UW-Madison Project Uses mHealth to Study Nurse Stress, Fatigue
A University of Wisconsin-Madison researcher is using Fitbits to track nurse activity and sleep in an mHealth project aimed at reducing stress and fatigue in an often overworked provider population.
University of Wisconsin-Madison School of Nursing Professor Linsey Steege will use the popular digital health wearable to track the activities of selected nurses throughout the day, gathering data on their steps, heart rate and sleep.

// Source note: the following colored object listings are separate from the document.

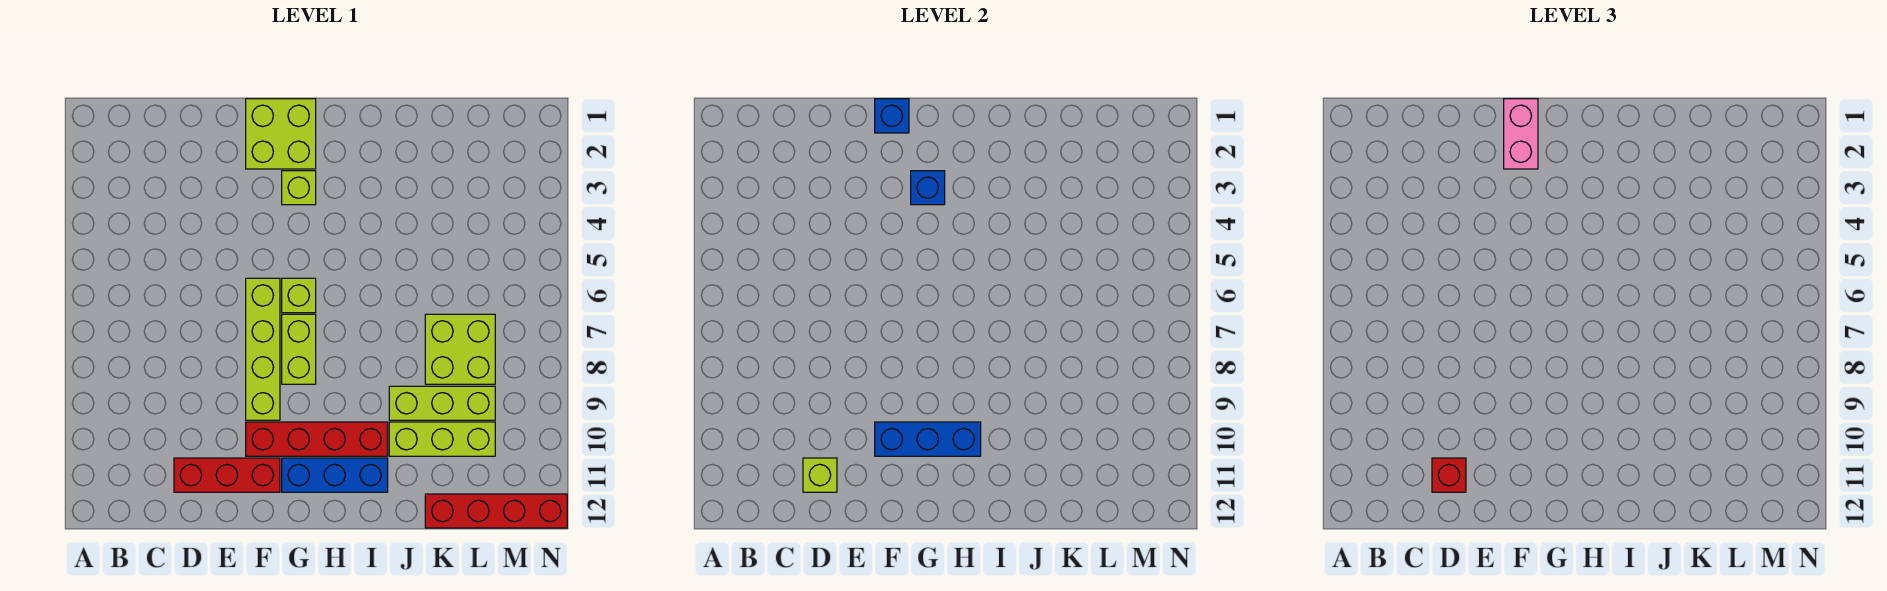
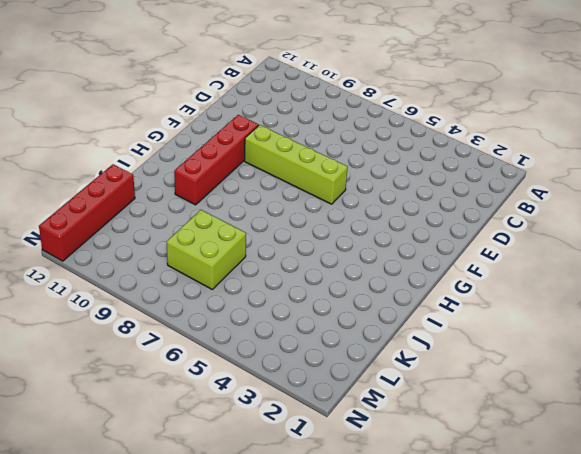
none -> red brick D11:F11 level 1
none -> lime brick F1:G2 level 1
none -> lime brick G3 level 1

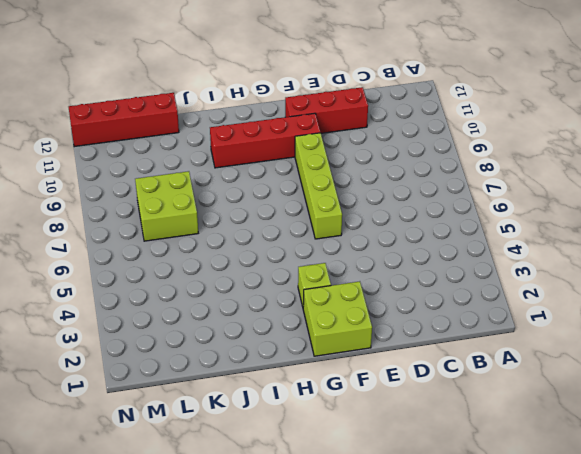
none -> lime brick G6 level 1
none -> lime brick G7:G8 level 1
none -> blue brick G11:I11 level 1

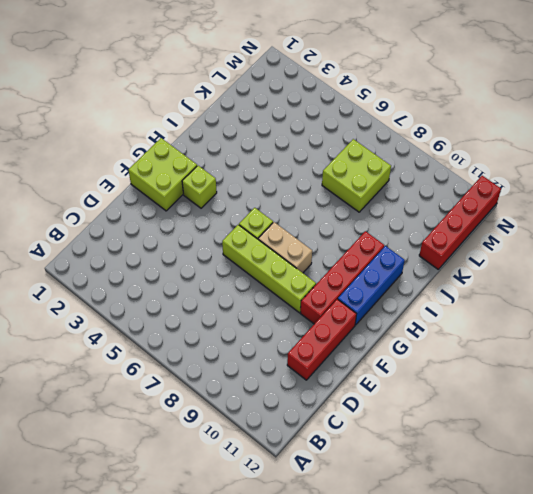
tan brick G7:G8 level 1 -> lime brick G7:G8 level 1
none -> lime brick J9:L9 level 1
none -> lime brick J10:L10 level 1
none -> lime brick D11 level 2

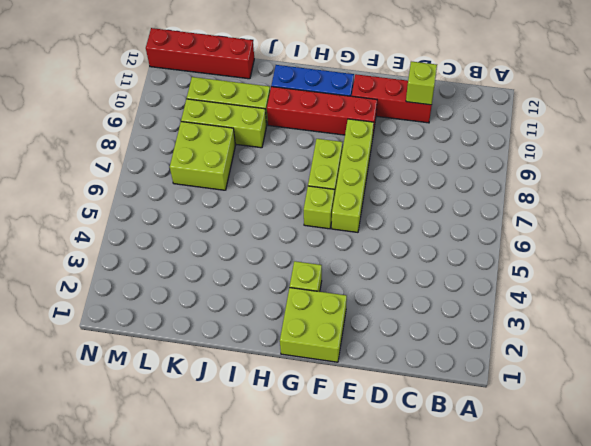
none -> blue brick F1 level 2
none -> blue brick F10:H10 level 2
none -> blue brick G3 level 2

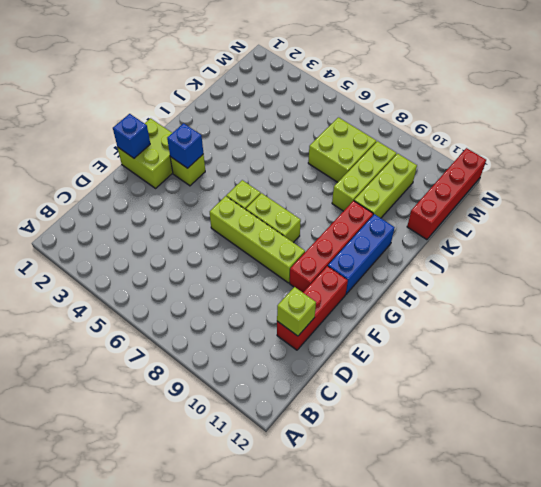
none -> blue brick F10:H10 level 2
none -> red brick D11 level 3
none -> pink brick F1:F2 level 3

Her goal is to identify factors that cause fatigue and stress on an often-overlooked (and overworked) but vital care provider population.
“I became interested in focusing on how to improve how we support nurses so that they in turn can be safe and provide the highest quality patient care,” she said in a news story produced by the university. “(But) when I looked around, there was a lot of research on physical fatigue (and) sleep deprivation for medical residents, but much less on how nursing work is contributing to fatigue and how fatigue is contributing to stress, burnout, and worst of all, medical error.”

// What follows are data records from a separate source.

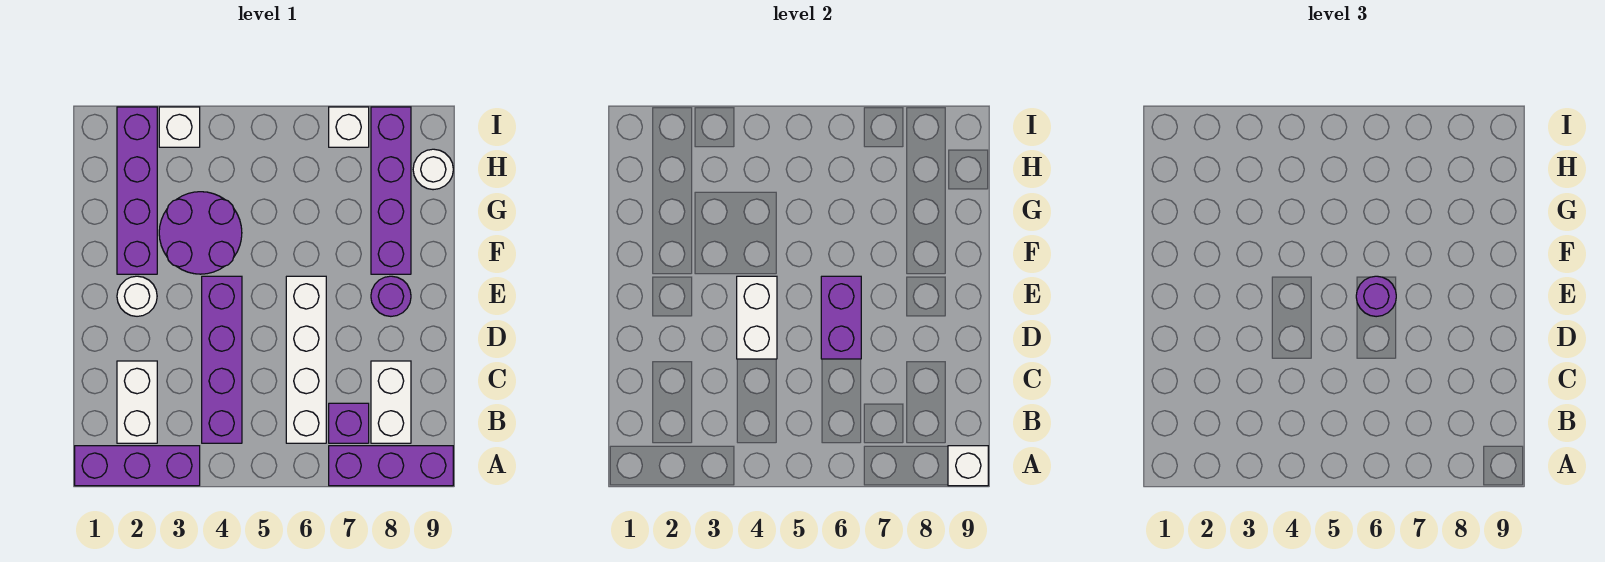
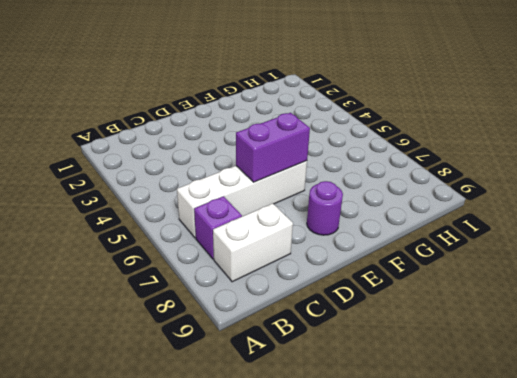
none -> purple brick A1:A3 level 1
none -> purple brick A7:A9 level 1
none -> white brick B2:C2 level 1

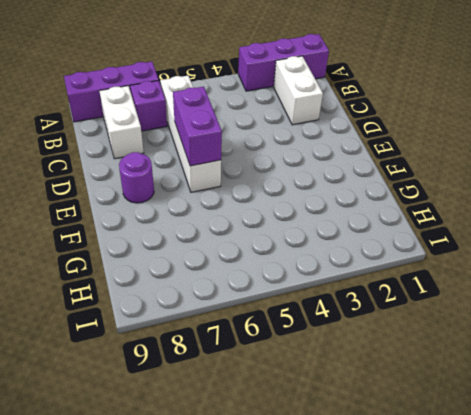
none -> purple brick B4:E4 level 1
none -> white round brick E2 level 1
none -> purple brick F2:I2 level 1

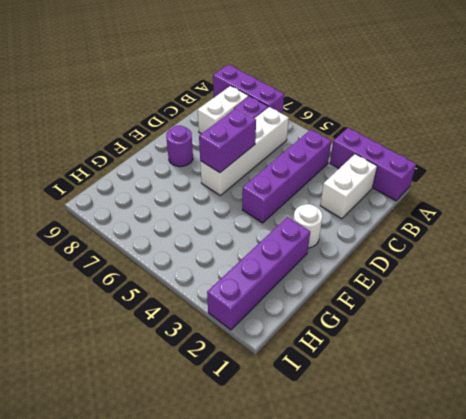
none -> purple round brick F3:G4 level 1
none -> purple brick F8:I8 level 1
none -> white round brick H9 level 1

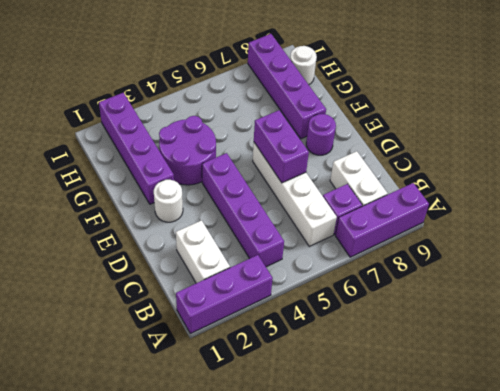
none -> white brick I3 level 1
none -> white brick I7 level 1
none -> white brick A9 level 2

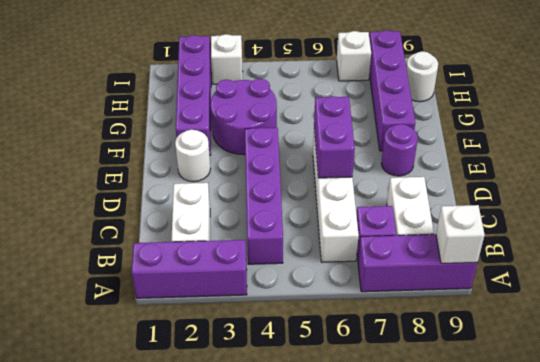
none -> white brick D4:E4 level 2
none -> purple round brick E6 level 3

“For me it’s a real exciting opportunity to use data to positively impact how we take care of ourselves as nurses and to understand what contributes to nurse fatigue in the inpatient environment,” adds Rebecca Rankin, the director of informatics for UW Health, which is participating in Steege’s project.
mHealth wearables have long been put to the test to help healthcare providers gain insight into the daily lives of their patients outside the office, but only occasionally – and recently – have they been used to support care for the caregivers. On such example lies next door, where University of Michigan researchers are using Fitbits in a long-term project to analyze stress levels in medical school interns.
“There’s a lot of potential for wearables and mHealth in helping us understand how and why stress happens,” says Srijan Sen, MD, PhD, a member of the UM Medical School Department of Psychiatry and the university’s Molecular and Behavioral Neuroscience Institute. “Now we can go everywhere that (the intern) goes.”
That’s only part of what Steege envisions in her project. She also wants to collect data on the nurse’s work environment, including noise levels, pages and calls, time spent navigating the hospital’s electronic health record platform, nurse movement patterns, shift staffing reports and even patient acuity data.
“That is what human factors engineering is – designing or modifying work environments to optimize performance while keeping people safe,” she said. “The hospital is a work environment. We tend to focus on patient safety, but we need to consider nurse safety and wellbeing as well. If health systems do not account for the burden of fatigue on their nurses, medical errors and turnover will both increase, along with cost.”
With mHealth wearables, researchers are adding a new dimension to what they’ve long tried to do with real-time location system (RTLS) technology. In the past, hospitals and health systems have used that data to chart traffic patterns and provider and patient movements in order to improve workflows and create better floor plans. Now they’re adding individual health data, looking for specific triggers that cause provider fatigue and stress.
“We cannot push the problem onto nurses by solely emphasizing self-care as a solution to fatigue,” Steege said. “It has taken us a while to get here, but health systems are realizing that work environments and policies that do not promote or that actually undermine health in providers are problems for the health system to resolve.”